> _Document_
>>>

Case ID: sw3d_506/html/0373-01.html
Source: Caselaw Access Project
Author: {"author": "LISA WHITE HARDWICK, JUDGE", "license": "Public Domain", "url": "https://static.case.law/"}
Date Created: 2024-08-24T03:29:51.129683

Joanne CARTER, Respondent, v. TREASURER OF THE STATE OF MISSOURI AS CUSTODIAN OF THE SECOND INJURY FUND, Appellant.
    WD 79437
    Missouri Court of Appeals, Western District.
    October 25, 2016
    Motion for Rehearing and/or Transfer to Supreme Court Denied November 22, 2016
    
      See also 2016 WL 6208482.
    Truman E. Allen and B. Nelson, Columbia for respondent.
    Cara L. Harris, Springfield, for appellant.

<<<

> _Task requirements_
a) In the case header, on what date was the motion for rehearing and/or transfer to the Supreme Court denied?
b) List every attorney named in the case header.

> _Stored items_
>>>

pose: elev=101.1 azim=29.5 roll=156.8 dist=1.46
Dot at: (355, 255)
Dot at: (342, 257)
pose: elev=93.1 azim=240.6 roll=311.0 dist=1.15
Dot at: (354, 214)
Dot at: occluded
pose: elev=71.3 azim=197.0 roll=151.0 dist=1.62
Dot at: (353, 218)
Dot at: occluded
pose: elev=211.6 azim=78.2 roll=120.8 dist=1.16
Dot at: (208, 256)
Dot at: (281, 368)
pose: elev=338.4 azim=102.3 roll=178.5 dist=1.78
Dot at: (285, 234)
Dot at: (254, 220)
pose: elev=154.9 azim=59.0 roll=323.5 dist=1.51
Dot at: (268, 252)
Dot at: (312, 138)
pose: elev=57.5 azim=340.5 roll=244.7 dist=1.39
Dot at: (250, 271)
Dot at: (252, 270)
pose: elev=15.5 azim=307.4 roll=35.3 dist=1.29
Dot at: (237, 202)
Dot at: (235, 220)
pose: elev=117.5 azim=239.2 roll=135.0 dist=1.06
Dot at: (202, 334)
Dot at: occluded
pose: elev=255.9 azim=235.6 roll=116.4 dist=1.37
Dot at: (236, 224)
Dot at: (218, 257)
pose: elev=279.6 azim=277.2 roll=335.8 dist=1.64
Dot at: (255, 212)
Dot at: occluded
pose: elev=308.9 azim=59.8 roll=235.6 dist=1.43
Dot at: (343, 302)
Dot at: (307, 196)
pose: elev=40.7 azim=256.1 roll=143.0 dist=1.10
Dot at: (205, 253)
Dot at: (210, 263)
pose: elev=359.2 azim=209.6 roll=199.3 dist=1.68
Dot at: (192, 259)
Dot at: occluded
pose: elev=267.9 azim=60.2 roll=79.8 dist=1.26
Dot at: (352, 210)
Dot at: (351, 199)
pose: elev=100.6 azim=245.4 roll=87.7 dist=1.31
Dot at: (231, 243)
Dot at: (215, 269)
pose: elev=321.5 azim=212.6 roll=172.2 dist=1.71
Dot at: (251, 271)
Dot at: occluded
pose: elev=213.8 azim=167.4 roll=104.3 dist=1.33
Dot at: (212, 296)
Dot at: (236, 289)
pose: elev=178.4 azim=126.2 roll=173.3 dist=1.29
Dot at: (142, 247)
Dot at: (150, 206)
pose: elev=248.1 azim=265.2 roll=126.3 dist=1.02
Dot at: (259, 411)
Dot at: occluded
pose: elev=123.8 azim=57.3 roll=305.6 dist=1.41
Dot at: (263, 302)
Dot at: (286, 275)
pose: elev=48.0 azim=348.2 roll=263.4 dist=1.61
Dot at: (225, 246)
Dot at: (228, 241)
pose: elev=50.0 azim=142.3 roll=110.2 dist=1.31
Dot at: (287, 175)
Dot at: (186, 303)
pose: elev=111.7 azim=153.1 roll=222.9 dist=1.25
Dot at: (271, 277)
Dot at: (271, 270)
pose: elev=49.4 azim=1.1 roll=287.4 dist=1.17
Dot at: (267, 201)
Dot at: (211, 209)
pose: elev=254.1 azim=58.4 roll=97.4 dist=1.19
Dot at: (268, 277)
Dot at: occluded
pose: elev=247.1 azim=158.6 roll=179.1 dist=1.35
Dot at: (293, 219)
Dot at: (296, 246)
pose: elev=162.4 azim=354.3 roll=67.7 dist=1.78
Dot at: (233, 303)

<<<

> _Responses by task_
a) November 22, 2016

b) Truman E. Allen, B. Nelson, Cara L. Harris